NeMO Analytics data resources and our joint decomposition of transcriptomic dynamics in neurogenesis and maturation can be leveraged to explore neocortical development and in the design of manipulations of precise cellular mechanisms underlying risk for common complex brain disorders in tractable in vitro systems. We invite the research community to explore this collection of public data resources along with the transcriptomic elements of the human neocortex that we have defined and their transfer into in vitro stem cell models at nemoanalytics.org (nemoanalytics.org/landing/neocortex). Researchers are welcome to upload their own datasets and gene signatures for dissemination and exploration in this neocortical development research environment. It is our hope that the collective exploratory and communication benefits of housing data in this shared environment will incentivize deposition of emerging neocortical data and data-driven scientific interaction.

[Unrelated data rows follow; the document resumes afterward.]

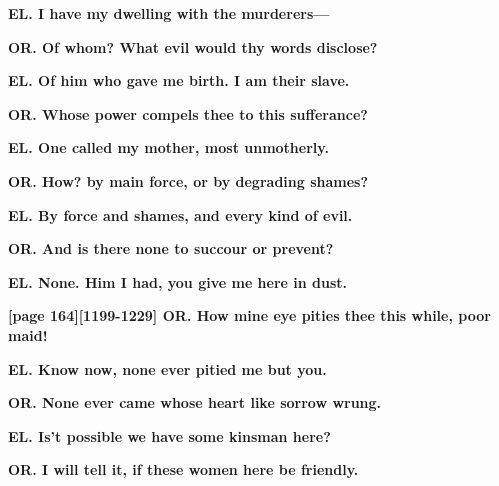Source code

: \documentclass[11pt,letter]{book}
\begin{document}
\par \textbf{EL. I have my dwelling with the murderers—}
\par 

\par \textbf{OR. Of whom? What evil would thy words disclose?}
\par 

\par \textbf{EL. Of him who gave me birth. I am their slave.}
\par 

\par \textbf{OR. Whose power compels thee to this sufferance?}
\par 

\par \textbf{EL. One called my mother, most unmotherly.}
\par 

\par \textbf{OR. How? by main force, or by degrading shames?}
\par 

\par \textbf{EL. By force and shames, and every kind of evil.}
\par 

\par \textbf{OR. And is there none to succour or prevent?}
\par 

\par \textbf{EL. None. Him I had, you give me here in dust.}
\par 

\par \textbf{[page 164][1199-1229] OR. How mine eye pities thee this while, poor maid!}
\par 

\par \textbf{EL. Know now, none ever pitied me but you.}
\par 

\par \textbf{OR. None ever came whose heart like sorrow wrung.}
\par 

\par \textbf{EL. Is’t possible we have some kinsman here?}
\par 

\par \textbf{OR. I will tell it, if these women here be friendly.}
\par 
\end{document}
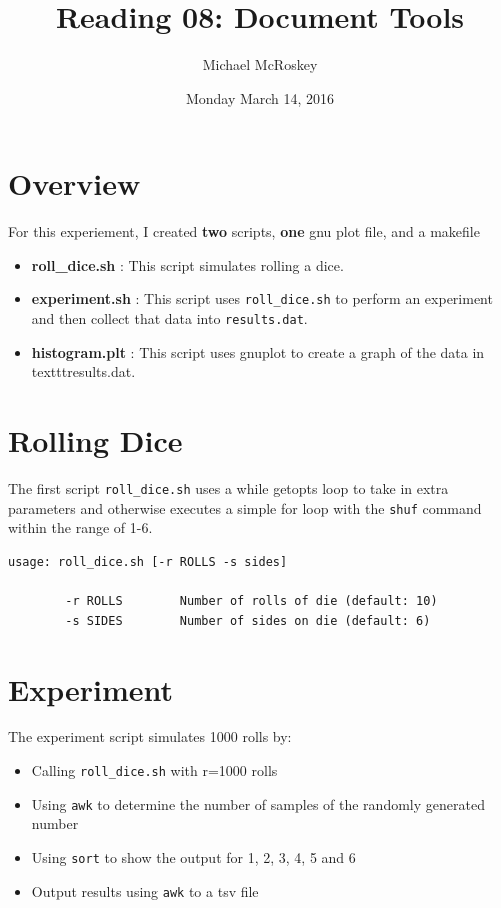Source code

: \documentclass[letterpaper]{article}
\title{Reading 08: Document Tools}
\date{Monday March 14, 2016}
\author{Michael McRoskey}
\begin{document}
\maketitle


\section*{Overview}

For this experiement, I created {\bf two} scripts, {\bf one} gnu plot file, and a makefile

\begin{itemize} 
   \item \textbf{roll\_dice.sh} : This script simulates rolling a dice.
   \item \textbf{experiment.sh} : This script uses \texttt{roll\_dice.sh} to perform an experiment and then collect that data
into \texttt{results.dat}.
   \item \textbf{histogram.plt} :  This script uses gnuplot to create a graph of the data in texttt{results.dat}.
 \end{itemize}


\section*{Rolling Dice}

The first script \texttt{roll\_dice.sh} uses a while getopts loop to take in extra parameters and otherwise executes a simple for loop with the \texttt{shuf} command within the range of 1-6.

\begin{verbatim}
usage: roll_dice.sh [-r ROLLS -s sides]

	    -r ROLLS        Number of rolls of die (default: 10)
	    -s SIDES        Number of sides on die (default: 6)
\end{verbatim}



\section*{Experiment}

The experiment script simulates 1000 rolls by:
\begin{itemize}
	\item Calling \texttt{roll\_dice.sh} with r=1000 rolls
	\item Using \texttt{awk} to determine the number of samples of the randomly generated number
	\item Using \texttt{sort} to show the output for 1, 2, 3, 4, 5 and 6
	\item Output results using \texttt{awk} to a tsv file
\end{itemize}
\end{document}
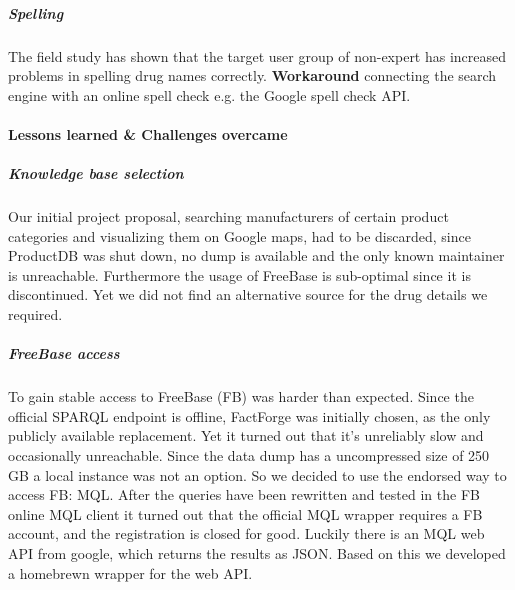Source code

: \documentclass[11pt,titlepage,oneside,openany]{book}
\begin{document}
\subparagraph{Spelling}
\label{drug_spellcheck}
The field study has shown that the target user group of non-expert has increased problems in spelling drug names correctly. \textbf{Workaround} connecting the search engine with an online spell check e.g. the Google spell check API.



\paragraph{Lessons learned \& Challenges overcame}
\label{cha:lessons}

\label{challenges}

\subparagraph{Knowledge base selection} Our initial project proposal, searching manufacturers of certain product categories and visualizing them on Google maps, had to be discarded, since ProductDB was shut down, no dump is available and the only known maintainer is unreachable. Furthermore the usage of FreeBase is sub-optimal since it is discontinued. Yet we did not find an alternative source for the drug details we required. 


\subparagraph{FreeBase access}
\label{challenges:fb}
To gain stable access to FreeBase (FB) was harder than expected. Since the official SPARQL endpoint is offline, FactForge was initially chosen, as the only publicly available replacement. Yet it turned out that it's unreliably slow and occasionally unreachable. Since the data dump has a uncompressed size of 250 GB a local instance was not an option. 
So we decided to use the endorsed way to access FB: MQL. After the queries have been rewritten and tested in the FB online MQL client it turned out that the official MQL wrapper requires a FB account, and the registration is closed for good.
Luckily there is an MQL web API from google, which returns the results as JSON. Based on this we developed a homebrewn wrapper for the web API.



\appendix

\newpage
\end{document}
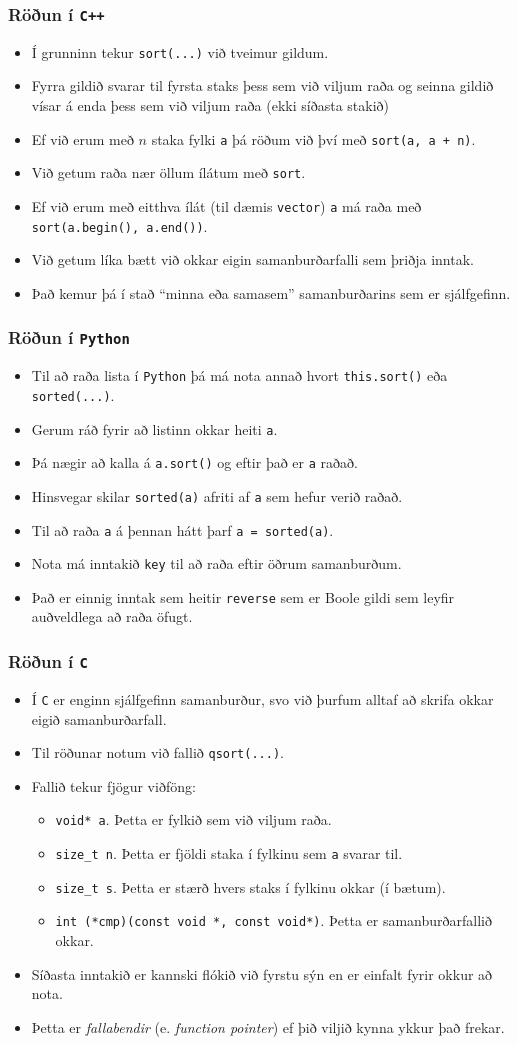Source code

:\documentclass{beamer}
\newcommand\env[2]
{
	\begin{#1}
	#2
	\end{#1}
}
\begin{document}
\env{frame}
{
	\frametitle{Röðun í \texttt{C++}}
	\env{itemize}
	{
		\item<1-> Í grunninn tekur \texttt{sort(...)} við tveimur gildum.
		\item<2-> Fyrra gildið svarar til fyrsta staks þess sem við viljum raða og seinna gildið vísar á enda þess sem við viljum raða
			(ekki síðasta stakið)
		\item<3-> Ef við erum með $n$ staka fylki \texttt{a} þá röðum við því með \texttt{sort(a, a + n)}.
		\item<4-> Við getum raða nær öllum ílátum með \texttt{sort}.
		\item<5-> Ef við erum með eitthva ílát (til dæmis \texttt{vector}) \texttt{a} má raða með \texttt{sort(a.begin(), a.end())}.
		\item<6-> Við getum líka bætt við okkar eigin samanburðarfalli sem þriðja inntak.
		\item<7-> Það kemur þá í stað ``minna eða samasem'' samanburðarins sem er sjálfgefinn.
	}
}

\env{frame}
{
	\frametitle{Röðun í \texttt{Python}}
	\env{itemize}
	{
		\item<1-> Til að raða lista í \texttt{Python} þá má nota annað hvort \texttt{this.sort()} eða \texttt{sorted(...)}.
		\item<2-> Gerum ráð fyrir að listinn okkar heiti \texttt{a}.
		\item<3-> Þá nægir að kalla á \texttt{a.sort()} og eftir það er \texttt{a} raðað.
		\item<4-> Hinsvegar skilar \texttt{sorted(a)} afriti af \texttt{a} sem hefur verið raðað.
		\item<5-> Til að raða \texttt{a} á þennan hátt þarf \texttt{a = sorted(a)}.
		\item<6-> Nota má inntakið \texttt{key} til að raða eftir öðrum samanburðum.
		\item<7-> Það er einnig inntak sem heitir \texttt{reverse} sem er Boole gildi sem leyfir auðveldlega að raða öfugt.
	}
}

\env{frame}
{
	\frametitle{Röðun í \texttt{C}}
	\env{itemize}
	{
		\item<1-> Í \texttt{C} er enginn sjálfgefinn samanburður, svo við þurfum alltaf að skrifa okkar eigið samanburðarfall.
		\item<2-> Til röðunar notum við fallið \texttt{qsort(...)}.
		\item<3-> Fallið tekur fjögur viðföng:
		\env{itemize}
		{
			\item<4-> \texttt{void* a}. Þetta er fylkið sem við viljum raða.
			\item<5-> \texttt{size\_t n}. Þetta er fjöldi staka í fylkinu sem \texttt{a} svarar til.
			\item<6-> \texttt{size\_t s}. Þetta er stærð hvers staks í fylkinu okkar (í bætum).
			\item<7-> \texttt{int (*cmp)(const void *, const void*)}. Þetta er samanburðarfallið okkar.
		}
		\item<8-> Síðasta inntakið er kannski flókið við fyrstu sýn en er einfalt fyrir okkur að nota.
		\item<9-> Þetta er \emph{fallabendir} (e. \emph{function pointer}) ef þið viljið kynna ykkur það frekar.
	}
}
\end{document}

We suggest researchers complement their deposition of newly published data in traditional raw data repositories with upload to NeMO Analytics where it will be immediately available to researchers with and without coding experience for exploration alongside the compendium of data resident in NeMO analytics (carlocolantuoni.org). We propose these analyses as specific applications of the general approach of combining joint decomposition with large curated collections of analysis-ready multi-omics data matrices focused on particular cell and disease contexts.